Filha da mãe, minha vingança tardia é que ela agora é velha e tá mais pros sessenta eu ainda vou pros cinquenta. Na época até recebi o impacto daquele pé na bunda com muito equilíbrio e sensatez, falei pra minha vovó Maria não levar aquela menina feia e boba da próxima vez que a gente fosse ao Playcenter. 

Também fazendo parte da aprendizagem em não meter a mão em cumbuca, há no meu passado um papel de justiceiro do qual me imbui e acabei com mais uma informação transformada em conhecimento. 

Numa feia manhã de chuva fininha de um dia de aula qualquer da semana ia eu seguindo para a escola, quando avistei uma cena que mexeu com meu senso de justiça, um menino batia em outro bem menor e este ficava choramingando pelos cascudos recebidos. Cheguei perto da confusão, protegido pelo meu guarda chuvas e lancei o desafio: 

- Você é muito covarde, deveria procurar alguém do seu tamanho pra bater. 

- Em quem? Questionou o menino que coincidentemente era do meu tamanho. 

- Em mim, por exemplo... 

Corta a cena e minutos depois aparece o Marco Antonio retomando seu caminho para a escola, guarda-chuva quebrado e os fundilhos da calça encharcado por cair de bunda numa poça d’água, patrocínio do molecote que batia no molequinho. Como cereja na cobertura do bolo, a imagem do molequinho rindo bastante dando a entender ter se divertido muito com minha ridícula situação de herói fracassado. 
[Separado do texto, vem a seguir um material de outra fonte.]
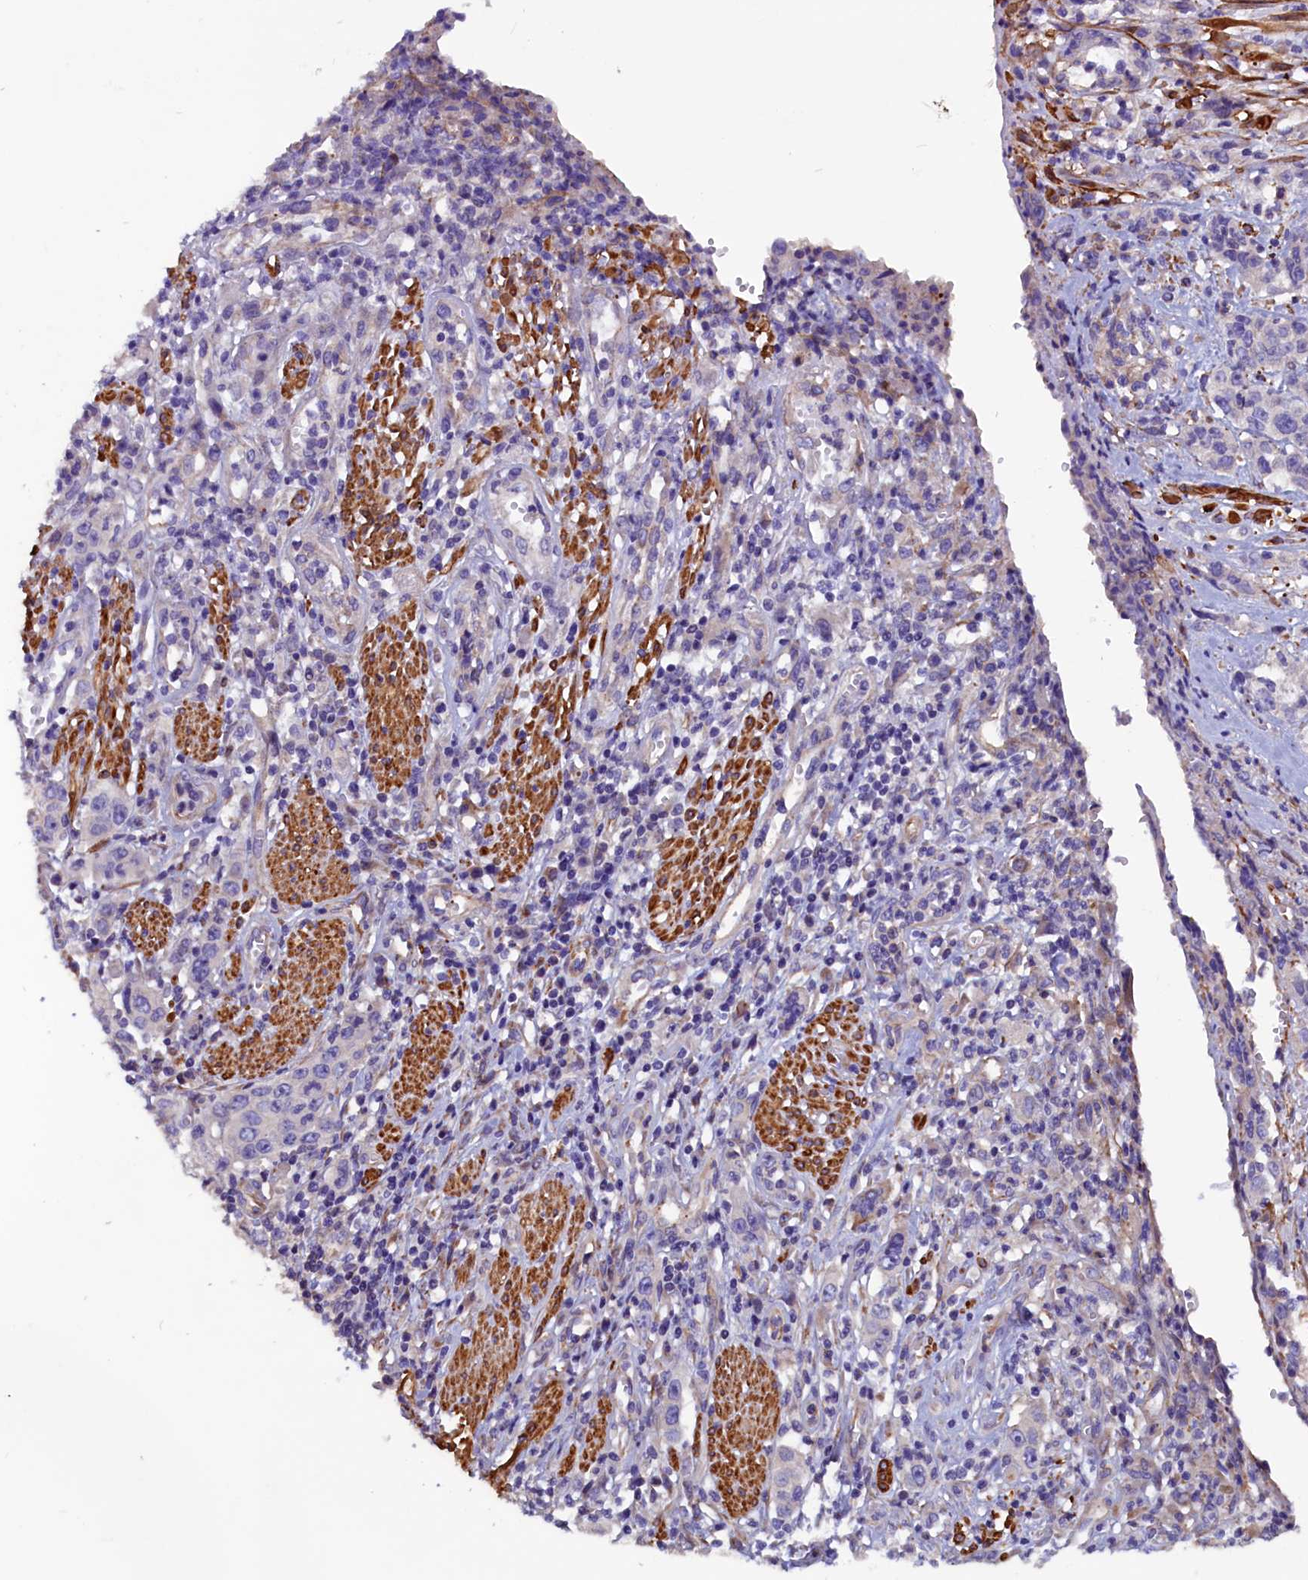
{"staining": {"intensity": "negative", "quantity": "none", "location": "none"}, "tissue": "stomach cancer", "cell_type": "Tumor cells", "image_type": "cancer", "snomed": [{"axis": "morphology", "description": "Adenocarcinoma, NOS"}, {"axis": "topography", "description": "Stomach, upper"}], "caption": "Immunohistochemistry micrograph of stomach cancer stained for a protein (brown), which reveals no expression in tumor cells. (DAB IHC visualized using brightfield microscopy, high magnification).", "gene": "ZNF749", "patient": {"sex": "male", "age": 62}}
Por vezes esqueci-me desta ingratidão e acabei me metendo de novo em brigas que não tinham nada a ver comigo, mas estas são outras histórias. 

Nas minhas experiências na área comercial de algumas empresas, e quem já foi ou é profissional desta área sabe bem do que se trata, era estipulada uma meta mensal de vendas. A justificativa para as metas, segundo as técnicas de administração de vendas é que estas eram estimadas tomando como base o volume histórico dos negócios do setor, sazonalidade do produto, necessidade de obter valores que viabilizam a contratação do empregado e seus custos, a lucratividade da organização, investimentos no estoque etecetera, etecetera e mais um tantão de eteceteras avalizando a prática. 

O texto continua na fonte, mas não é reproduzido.